#### [Written problem A]
Answer these questions from the passage below on the Science History Institute project:
(i) How many HD displays make up the video wall?
(ii) Which company produced the custom media column video?
(iii) What does the scheduler programmed into the media column do?
#### [Written problem B]
Using the passage below on the Science History Institute project, name every function for which the new AV rack hardware was installed.
#### [Written problem C]
Retype the part of the passage below on the Science History Institute project starting with "The resulting experience" and going on through "lives and society.".

#### [Given passage]
Electrosonic has worked with some of the biggest museums on the planet throughout the years, innovating and integrating exciting technologies into the some of the most well-known exhibits and displays.

Science History Institute

Electrosonic engineered, installed and programmed a video wall solution to replace the old media column at Science History Institute. Eight HD displays placed vertically along an interior structural column in portrait orientation comprise the video wall. The company also replaced the dated technology at the AV rack with the latest hardware for media players, video scaling and user interface control. On this project, Electrosonic worked closely with Potion Design, whom produced the custom media column video that displays facts and history from the scientific world.

Another element of the work was programming the media column with a scheduler to turn on and off automatically during business hours, which is helpful because there is less interaction necessary from the staff on a daily basis. The user interface is also programmed communication indicators for troubleshooting, and discrete control buttons to override the system which provides flexibility when changing the typical system operation.

The resulting experience presents parallels between science and art. Additionally, Electrosonic developed an object explorer that gives guests a hands-on experience. Guests get to see innovations and gain a better understanding of how they continue to shape our lives and society.

#### [Extracted data]
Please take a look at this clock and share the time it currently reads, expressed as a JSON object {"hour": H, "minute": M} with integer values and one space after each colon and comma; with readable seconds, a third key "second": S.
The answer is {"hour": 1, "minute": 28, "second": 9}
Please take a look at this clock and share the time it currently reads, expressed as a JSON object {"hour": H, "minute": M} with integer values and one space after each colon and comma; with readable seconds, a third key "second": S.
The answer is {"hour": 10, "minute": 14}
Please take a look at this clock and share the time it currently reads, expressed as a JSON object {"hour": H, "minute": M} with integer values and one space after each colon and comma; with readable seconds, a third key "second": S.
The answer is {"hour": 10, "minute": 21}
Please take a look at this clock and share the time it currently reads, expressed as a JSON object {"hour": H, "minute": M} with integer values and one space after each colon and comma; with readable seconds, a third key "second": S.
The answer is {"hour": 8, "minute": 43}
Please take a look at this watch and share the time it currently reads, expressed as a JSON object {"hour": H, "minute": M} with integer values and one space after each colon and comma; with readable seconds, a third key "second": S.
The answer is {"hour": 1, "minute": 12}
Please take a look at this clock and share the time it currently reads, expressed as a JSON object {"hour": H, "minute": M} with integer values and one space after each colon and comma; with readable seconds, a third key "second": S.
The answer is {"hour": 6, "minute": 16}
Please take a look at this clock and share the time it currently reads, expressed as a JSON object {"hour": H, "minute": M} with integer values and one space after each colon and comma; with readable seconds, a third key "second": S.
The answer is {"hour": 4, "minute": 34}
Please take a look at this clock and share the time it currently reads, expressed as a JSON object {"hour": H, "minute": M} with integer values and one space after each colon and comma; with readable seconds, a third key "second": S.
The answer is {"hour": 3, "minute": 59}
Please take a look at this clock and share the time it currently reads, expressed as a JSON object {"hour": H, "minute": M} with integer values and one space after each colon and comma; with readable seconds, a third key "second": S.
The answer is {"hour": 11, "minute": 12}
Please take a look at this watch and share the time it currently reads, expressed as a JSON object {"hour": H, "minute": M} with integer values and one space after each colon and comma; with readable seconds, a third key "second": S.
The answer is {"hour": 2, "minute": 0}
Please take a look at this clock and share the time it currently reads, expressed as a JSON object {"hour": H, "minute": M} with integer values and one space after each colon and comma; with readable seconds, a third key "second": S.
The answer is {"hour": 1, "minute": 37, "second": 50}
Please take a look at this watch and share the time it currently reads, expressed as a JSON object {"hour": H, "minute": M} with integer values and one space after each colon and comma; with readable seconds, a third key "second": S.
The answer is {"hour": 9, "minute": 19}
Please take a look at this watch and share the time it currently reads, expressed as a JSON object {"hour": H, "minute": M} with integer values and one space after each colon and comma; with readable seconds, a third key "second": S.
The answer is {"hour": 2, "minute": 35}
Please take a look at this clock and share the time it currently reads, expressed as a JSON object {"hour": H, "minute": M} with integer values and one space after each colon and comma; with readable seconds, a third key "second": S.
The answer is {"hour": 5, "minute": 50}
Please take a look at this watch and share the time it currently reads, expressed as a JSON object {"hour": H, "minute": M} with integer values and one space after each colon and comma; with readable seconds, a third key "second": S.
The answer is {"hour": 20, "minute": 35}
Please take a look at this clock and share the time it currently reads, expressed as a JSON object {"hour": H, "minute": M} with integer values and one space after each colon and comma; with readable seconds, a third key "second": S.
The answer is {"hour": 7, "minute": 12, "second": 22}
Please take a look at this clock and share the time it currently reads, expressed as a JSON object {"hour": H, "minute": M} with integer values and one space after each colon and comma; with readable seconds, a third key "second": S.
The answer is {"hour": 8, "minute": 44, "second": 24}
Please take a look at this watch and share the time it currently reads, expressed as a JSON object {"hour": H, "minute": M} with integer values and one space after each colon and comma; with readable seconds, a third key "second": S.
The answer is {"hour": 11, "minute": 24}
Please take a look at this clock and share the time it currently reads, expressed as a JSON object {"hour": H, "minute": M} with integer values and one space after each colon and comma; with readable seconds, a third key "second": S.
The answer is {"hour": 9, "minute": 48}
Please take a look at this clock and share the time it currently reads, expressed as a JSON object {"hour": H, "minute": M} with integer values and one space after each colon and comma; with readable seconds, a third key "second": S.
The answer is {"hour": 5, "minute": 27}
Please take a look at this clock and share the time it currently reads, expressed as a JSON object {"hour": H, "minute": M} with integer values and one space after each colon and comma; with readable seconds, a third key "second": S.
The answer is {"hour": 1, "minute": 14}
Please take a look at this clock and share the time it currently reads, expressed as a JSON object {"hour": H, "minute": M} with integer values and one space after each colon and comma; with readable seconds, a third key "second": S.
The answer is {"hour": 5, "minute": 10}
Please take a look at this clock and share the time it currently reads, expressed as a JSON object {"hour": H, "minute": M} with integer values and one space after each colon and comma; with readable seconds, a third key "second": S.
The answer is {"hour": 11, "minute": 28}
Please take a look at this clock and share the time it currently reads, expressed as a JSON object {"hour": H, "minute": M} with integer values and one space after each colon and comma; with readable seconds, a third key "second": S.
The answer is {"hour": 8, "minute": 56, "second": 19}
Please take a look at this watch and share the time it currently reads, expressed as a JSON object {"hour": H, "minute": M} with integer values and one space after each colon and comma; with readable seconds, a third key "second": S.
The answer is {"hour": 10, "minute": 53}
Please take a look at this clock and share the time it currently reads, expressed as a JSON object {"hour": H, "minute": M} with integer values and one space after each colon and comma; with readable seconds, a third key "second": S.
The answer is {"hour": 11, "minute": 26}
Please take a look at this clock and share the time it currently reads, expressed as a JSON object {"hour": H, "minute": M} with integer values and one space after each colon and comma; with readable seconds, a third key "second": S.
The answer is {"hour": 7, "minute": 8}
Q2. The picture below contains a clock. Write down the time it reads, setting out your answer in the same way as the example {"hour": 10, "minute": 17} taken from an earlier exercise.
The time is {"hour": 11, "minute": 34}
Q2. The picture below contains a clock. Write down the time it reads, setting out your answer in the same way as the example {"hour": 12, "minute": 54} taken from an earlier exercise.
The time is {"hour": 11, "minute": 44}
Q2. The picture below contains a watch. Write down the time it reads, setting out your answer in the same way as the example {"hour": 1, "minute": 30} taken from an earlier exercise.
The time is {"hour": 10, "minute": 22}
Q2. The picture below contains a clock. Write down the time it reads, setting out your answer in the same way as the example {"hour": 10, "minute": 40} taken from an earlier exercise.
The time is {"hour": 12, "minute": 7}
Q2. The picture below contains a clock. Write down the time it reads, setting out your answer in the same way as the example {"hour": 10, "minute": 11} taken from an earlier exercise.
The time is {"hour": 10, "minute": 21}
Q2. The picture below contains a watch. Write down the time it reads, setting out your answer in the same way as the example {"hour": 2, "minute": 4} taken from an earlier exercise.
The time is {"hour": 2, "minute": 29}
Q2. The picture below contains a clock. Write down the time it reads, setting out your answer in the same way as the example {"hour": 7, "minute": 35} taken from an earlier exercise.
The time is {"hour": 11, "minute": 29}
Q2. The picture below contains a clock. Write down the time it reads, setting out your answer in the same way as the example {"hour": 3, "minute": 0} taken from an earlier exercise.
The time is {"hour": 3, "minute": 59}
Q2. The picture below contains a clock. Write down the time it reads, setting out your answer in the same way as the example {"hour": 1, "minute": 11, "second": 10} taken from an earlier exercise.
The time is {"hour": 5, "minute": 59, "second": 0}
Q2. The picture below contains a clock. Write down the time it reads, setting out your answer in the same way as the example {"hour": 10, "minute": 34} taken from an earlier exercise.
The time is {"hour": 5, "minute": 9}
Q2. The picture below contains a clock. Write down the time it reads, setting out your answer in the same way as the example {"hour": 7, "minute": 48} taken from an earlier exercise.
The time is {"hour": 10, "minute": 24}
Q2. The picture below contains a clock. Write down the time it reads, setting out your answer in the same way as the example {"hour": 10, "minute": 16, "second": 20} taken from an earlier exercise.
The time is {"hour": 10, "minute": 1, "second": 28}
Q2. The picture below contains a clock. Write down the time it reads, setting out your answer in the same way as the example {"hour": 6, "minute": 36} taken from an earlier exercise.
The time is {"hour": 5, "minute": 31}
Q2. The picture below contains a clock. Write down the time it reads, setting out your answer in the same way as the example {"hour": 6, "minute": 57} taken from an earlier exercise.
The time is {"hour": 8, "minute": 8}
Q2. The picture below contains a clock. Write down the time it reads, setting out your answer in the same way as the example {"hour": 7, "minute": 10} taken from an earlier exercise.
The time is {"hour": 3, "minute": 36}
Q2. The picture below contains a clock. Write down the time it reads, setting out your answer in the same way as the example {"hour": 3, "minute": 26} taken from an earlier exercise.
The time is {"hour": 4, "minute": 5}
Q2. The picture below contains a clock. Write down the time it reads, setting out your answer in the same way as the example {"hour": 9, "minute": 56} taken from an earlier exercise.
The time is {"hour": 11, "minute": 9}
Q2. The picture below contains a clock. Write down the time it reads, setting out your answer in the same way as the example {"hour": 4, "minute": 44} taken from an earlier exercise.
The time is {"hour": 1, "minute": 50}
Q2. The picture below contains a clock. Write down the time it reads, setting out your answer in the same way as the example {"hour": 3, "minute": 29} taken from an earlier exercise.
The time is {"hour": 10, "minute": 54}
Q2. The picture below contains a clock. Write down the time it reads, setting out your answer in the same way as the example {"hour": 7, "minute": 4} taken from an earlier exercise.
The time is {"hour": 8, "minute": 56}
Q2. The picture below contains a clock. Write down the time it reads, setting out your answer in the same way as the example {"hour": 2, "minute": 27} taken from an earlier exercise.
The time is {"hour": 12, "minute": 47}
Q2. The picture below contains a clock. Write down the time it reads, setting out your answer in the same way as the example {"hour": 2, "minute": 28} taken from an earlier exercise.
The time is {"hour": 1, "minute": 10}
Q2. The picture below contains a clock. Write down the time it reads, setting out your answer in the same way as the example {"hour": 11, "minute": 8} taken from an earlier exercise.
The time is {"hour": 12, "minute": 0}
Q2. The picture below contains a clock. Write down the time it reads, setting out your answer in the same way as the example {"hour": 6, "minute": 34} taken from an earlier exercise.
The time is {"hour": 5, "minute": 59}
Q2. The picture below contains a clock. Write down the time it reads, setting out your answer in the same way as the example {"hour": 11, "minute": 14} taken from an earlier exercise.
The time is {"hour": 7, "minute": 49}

#### [Full output A]
(i) Eight.
(ii) Potion Design.
(iii) It turns the media column on and off automatically during business hours.

#### [Full output B]
Media players, video scaling, and user interface control.

#### [Full output C]
The resulting experience presents parallels between science and art. Additionally, Electrosonic developed an object explorer that gives guests a hands-on experience. Guests get to see innovations and gain a better understanding of how they continue to shape our lives and society.